Thank you to Penguin UK – Michael Joseph and NetGalley for giving me an e-copy of this book. My review is unbiased and honest.
Good Me Bad Me will be published on 12th January.
The blurb: Annie’s mother is a serial killer. The only way she can make it stop is to hand her in to the police. But out of sight is not out of mind.
As her mother’s trial looms, the secrets of her past won’t let Annie sleep, even with a new foster family and name – Milly. A fresh start. Now, surely, she can be whoever she wants to be.
But Milly’s mother is a serial killer. And blood is thicker than water.
Good me, bad me. She is, after all, her mother’s daughter…
My difficult relationship with the thriller genre continues! Yet again, another book being universally lauded fell a little flat with me 😦
I understand why so many readers love this book and it’s already being tipped as one of the great successes of 2017. The story is gripping, told in Milly’s first-person voice which is entirely convincing and compelling. You find yourself following her eagerly, whizzing through the chapters to find out what’s next. Also, whereas in other thrillers I’ve read, I’ve been annoyed by implausible character decisions, there’s none of that here. Everything Milly, her foster parents and sister, kids and teachers at her school do is believable.

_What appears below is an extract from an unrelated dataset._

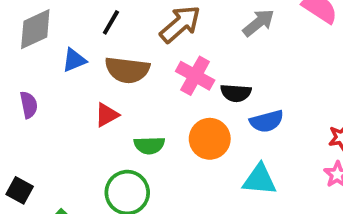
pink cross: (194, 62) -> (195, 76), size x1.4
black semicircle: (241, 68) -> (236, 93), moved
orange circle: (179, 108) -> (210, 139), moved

However, readers should be warned that there is some highly disturbing content here, including first-person insights into the activities of a serial killer whose victims are all small children. This is not a fun, enjoyable read.
I didn’t find the story as “twisty” as billed and I was hoping for more from the ending. Without spoilers, I was hoping that Milly would find a cleverer, more manipulative way to solve her problem with Phoebe.
And finally, I return to my on-going issue with dark psychological thrillers: I need someone to like! Come on, authors: give me a character I can root for because they’re decent and appealing. This book is another example of the genre featuring a cast of scheming bitches and absent, selfish adults.
Overall: a gripping story told by a compelling voice. A disturbing rather than enjoyable read which could have been served by a stronger conclusion.